_WHAT THE TASK ASKS_
Reproduce the material verbatim, starting with the line that contains "How many segments does this pie chart have?" and continuing through the line that contains "How many times", including both of those lines and nothing else.

_PROVIDED INFORMATION_
-- Opening Marker --
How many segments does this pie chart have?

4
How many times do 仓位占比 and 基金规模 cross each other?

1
-- Closing Marker --
-- Opening Marker --
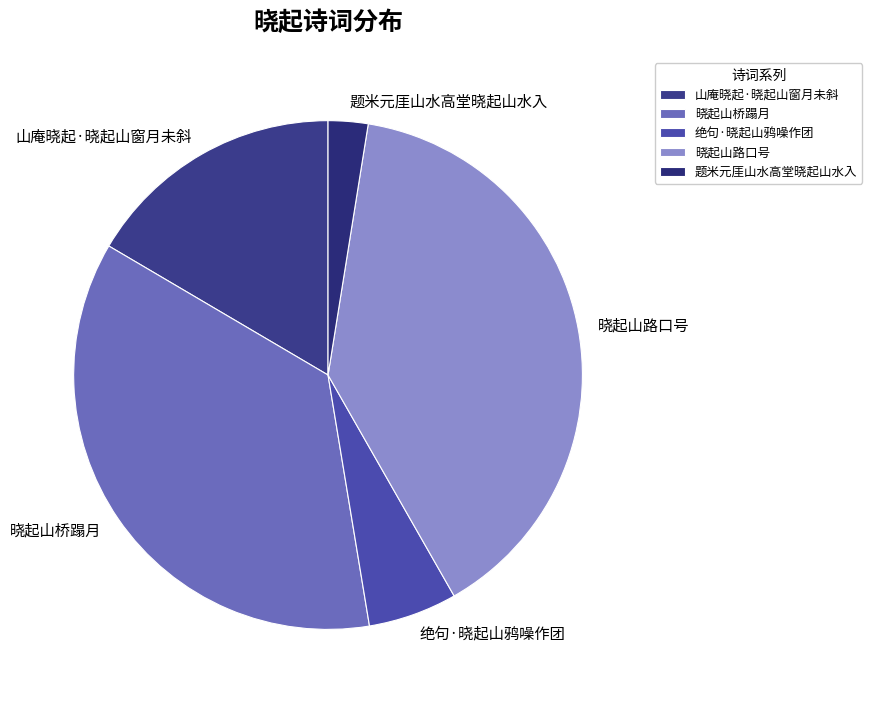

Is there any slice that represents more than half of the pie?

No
-- Closing Marker --
-- Opening Marker --
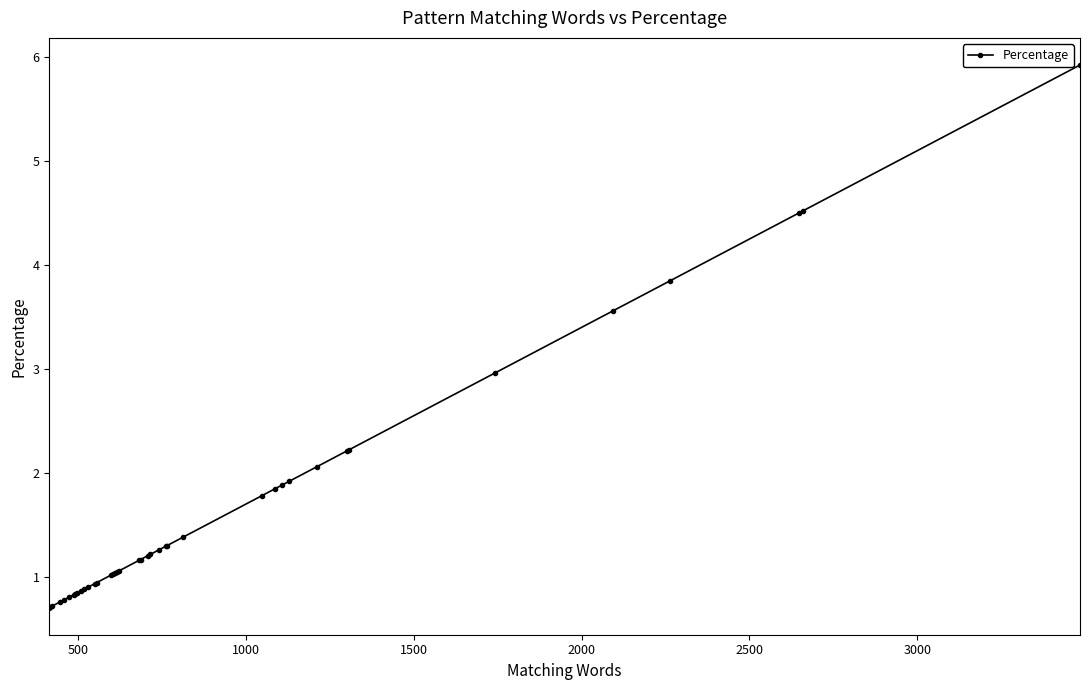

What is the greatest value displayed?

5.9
-- Closing Marker --
_ANSWER AREA_
How many segments does this pie chart have?

4
How many times do 仓位占比 and 基金规模 cross each other?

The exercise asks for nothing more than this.